Liu Ye's interest in Western art and his experience studying in Berlin distinguishes him from many of his contemporary Chinese artists who have turned their art as a weapon against the Communist Regime after the Tiananmen Square protest in 1989. As the art historian Pi Li says,"The major difference between him and his contemporaries was that he did not go through the period of rage around 1989 [following the Tiananmen Square massacre], nor did his works contain elements of 'collective' images." Around the same period of time, Liu Ye was witnessing the change in Europe as the Berlin Wall came down, touring Europe's art museums and studying masters of Western modernism like Paul Klee and Johannes Vermeer. Instead of focusing on his Chinese origin, Liu Ye embraces some more universal themes like beauty, feeling and hope in his works. As he puts it, "Seeking beauty is the last chance for human beings. It is like shooting at the goal; it arouses an emotion that is wild with joy."
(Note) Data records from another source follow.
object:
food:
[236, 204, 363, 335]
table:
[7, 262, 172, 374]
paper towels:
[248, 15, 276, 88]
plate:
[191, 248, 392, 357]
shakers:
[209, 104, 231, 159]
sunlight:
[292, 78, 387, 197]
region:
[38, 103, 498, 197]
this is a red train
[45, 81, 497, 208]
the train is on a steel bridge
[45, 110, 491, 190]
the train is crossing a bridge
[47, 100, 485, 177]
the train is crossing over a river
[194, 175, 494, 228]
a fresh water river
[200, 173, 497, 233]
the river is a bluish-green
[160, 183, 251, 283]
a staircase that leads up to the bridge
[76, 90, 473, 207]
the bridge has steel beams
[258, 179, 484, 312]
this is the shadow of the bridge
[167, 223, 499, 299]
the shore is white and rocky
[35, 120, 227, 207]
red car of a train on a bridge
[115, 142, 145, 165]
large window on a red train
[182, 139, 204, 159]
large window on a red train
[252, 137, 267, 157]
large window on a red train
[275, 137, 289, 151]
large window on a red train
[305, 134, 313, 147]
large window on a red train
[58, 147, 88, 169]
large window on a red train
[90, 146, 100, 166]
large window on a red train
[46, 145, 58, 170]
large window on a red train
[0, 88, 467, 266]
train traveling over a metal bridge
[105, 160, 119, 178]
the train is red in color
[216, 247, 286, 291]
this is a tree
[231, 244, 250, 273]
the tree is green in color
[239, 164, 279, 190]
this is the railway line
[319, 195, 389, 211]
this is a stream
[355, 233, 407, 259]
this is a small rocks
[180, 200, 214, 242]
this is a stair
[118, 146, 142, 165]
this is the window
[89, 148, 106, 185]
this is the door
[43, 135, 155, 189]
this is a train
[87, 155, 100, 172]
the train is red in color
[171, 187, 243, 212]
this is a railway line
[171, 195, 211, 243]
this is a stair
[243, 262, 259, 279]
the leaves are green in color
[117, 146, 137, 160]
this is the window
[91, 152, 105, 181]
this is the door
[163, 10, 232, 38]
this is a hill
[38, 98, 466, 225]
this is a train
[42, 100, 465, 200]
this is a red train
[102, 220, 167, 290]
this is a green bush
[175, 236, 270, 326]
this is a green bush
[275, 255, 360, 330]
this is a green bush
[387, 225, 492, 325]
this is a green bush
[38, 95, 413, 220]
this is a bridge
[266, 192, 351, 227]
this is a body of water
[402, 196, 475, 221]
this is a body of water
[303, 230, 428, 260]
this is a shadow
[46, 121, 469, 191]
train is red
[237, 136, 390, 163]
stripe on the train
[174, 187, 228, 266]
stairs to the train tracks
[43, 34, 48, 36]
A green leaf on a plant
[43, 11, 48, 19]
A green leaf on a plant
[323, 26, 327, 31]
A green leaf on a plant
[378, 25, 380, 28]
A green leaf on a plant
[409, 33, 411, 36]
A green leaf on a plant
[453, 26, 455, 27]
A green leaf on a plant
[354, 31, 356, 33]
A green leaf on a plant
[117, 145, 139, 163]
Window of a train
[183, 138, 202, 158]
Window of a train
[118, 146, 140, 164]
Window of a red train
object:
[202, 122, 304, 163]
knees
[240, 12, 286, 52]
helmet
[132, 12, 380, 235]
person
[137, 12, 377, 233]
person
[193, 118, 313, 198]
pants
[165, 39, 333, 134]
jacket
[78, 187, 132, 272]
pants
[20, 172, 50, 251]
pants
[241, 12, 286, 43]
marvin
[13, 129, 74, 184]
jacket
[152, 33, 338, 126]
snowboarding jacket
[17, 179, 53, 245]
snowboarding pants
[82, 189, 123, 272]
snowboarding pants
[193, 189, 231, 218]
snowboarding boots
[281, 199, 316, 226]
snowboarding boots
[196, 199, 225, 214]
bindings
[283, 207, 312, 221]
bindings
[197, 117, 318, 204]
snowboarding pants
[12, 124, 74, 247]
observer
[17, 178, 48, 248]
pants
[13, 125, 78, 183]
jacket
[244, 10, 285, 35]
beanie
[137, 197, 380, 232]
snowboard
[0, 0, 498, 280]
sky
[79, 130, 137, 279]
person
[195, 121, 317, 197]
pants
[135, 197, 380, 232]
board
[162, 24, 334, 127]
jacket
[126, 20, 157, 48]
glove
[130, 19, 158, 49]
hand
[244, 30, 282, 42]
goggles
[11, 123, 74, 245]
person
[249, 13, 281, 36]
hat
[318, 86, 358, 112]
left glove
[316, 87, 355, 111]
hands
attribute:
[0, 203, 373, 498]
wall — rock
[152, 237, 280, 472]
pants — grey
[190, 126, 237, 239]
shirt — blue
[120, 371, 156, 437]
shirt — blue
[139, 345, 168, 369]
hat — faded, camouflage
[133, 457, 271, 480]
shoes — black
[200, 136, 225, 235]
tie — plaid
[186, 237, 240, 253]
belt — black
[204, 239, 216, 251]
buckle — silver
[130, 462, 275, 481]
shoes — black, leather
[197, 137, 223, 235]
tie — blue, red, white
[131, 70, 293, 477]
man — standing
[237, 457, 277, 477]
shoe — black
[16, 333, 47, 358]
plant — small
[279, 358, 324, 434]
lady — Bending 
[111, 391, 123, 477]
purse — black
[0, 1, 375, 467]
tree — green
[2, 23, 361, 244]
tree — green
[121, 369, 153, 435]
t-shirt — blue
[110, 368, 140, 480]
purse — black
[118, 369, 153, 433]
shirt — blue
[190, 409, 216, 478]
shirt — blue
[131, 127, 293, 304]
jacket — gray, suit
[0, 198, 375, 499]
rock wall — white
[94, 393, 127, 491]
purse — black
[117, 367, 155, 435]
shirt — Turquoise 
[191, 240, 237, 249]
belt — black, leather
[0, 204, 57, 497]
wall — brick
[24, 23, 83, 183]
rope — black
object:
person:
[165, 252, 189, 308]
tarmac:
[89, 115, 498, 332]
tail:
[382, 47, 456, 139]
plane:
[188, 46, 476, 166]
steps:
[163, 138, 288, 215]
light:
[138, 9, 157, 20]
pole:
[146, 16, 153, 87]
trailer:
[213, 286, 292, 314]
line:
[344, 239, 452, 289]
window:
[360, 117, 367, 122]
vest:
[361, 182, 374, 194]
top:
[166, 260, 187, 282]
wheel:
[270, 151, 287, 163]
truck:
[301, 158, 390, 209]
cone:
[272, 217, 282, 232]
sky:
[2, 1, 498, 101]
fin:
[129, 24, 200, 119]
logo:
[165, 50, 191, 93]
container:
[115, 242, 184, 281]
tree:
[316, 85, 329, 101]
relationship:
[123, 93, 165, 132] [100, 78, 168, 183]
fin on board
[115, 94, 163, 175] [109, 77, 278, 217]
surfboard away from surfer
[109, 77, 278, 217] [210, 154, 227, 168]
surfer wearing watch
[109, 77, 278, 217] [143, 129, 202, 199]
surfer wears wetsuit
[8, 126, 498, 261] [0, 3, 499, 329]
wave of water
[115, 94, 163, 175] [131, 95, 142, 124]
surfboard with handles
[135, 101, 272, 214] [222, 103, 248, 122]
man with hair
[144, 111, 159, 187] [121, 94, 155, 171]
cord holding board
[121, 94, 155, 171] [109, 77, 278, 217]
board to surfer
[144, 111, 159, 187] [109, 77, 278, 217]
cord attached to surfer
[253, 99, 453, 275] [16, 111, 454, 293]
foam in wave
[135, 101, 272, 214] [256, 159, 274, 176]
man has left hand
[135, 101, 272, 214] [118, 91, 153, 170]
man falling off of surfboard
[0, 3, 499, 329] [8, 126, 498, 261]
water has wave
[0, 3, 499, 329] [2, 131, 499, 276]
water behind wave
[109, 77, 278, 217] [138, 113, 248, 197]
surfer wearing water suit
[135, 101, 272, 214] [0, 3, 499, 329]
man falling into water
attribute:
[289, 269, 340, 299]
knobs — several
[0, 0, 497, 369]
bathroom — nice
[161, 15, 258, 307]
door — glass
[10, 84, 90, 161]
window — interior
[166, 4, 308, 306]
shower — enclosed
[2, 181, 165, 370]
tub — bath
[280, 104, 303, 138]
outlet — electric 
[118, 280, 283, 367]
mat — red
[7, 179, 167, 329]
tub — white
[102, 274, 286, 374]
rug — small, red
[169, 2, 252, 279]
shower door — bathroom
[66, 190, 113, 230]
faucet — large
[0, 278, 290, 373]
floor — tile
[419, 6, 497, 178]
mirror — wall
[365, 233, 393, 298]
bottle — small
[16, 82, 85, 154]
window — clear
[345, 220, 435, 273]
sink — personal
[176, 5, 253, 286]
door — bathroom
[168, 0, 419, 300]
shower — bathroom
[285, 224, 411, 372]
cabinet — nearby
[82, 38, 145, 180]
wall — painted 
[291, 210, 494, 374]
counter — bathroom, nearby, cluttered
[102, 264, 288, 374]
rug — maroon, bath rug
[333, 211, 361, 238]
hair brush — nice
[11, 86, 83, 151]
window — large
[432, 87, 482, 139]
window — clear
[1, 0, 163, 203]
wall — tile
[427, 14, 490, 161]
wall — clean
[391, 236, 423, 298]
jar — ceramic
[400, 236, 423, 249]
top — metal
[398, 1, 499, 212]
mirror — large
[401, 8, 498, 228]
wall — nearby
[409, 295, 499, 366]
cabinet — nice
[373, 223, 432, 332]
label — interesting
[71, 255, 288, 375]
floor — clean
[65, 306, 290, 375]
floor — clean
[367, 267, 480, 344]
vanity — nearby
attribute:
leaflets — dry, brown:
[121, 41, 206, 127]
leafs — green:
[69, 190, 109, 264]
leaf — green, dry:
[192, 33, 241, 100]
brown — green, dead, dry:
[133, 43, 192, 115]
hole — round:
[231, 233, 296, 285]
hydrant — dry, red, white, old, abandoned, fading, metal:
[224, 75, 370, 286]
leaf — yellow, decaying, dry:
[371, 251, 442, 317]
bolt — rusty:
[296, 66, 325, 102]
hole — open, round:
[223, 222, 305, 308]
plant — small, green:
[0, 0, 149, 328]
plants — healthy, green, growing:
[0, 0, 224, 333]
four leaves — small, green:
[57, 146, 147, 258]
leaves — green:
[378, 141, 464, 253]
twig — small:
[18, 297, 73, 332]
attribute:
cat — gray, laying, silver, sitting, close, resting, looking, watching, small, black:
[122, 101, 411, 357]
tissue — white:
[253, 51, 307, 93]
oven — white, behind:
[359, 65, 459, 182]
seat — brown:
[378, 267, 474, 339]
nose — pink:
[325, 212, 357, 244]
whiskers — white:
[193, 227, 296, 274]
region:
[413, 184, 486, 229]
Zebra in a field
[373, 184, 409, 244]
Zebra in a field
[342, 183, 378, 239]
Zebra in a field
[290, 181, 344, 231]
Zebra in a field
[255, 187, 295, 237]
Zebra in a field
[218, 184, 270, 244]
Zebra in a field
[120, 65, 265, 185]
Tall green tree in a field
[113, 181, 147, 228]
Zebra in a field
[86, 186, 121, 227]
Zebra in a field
By the time Liu Ye went back to China in 1994, his works were deeply influenced by German Expressionism, showing intense personal expression with an overall gloomy tone. The works by Mondrian as a symbol and the Mondrian composition had already appeared in a lot of his work. Mirror, his self-portray, and the surrealism of René Magritte are other important indicators of his early work. During this period, Liu started to depict a little scenario in each of his work, which continues to be one of his recognisable styles.

After 1994, as Liu Ye returned to Beijing, his style and subject matters changed with the environment. He started to portray himself more as a little boy than a young man as he did before. More female figures appeared. The settings of his painting moved from rooms to theatres where scenes he saw in China as a little boy, his childhood dream were depicted. Chorus, fleet and sailor boys were repetitive subjects portrayed during the period. His preference for using primary colors can be traced to his childhood days in Beijing as well. "I grew up in a world of red", he recalls, "the red sun, red flags, red scarves with green pines and sunflowers often supporting the red symbols".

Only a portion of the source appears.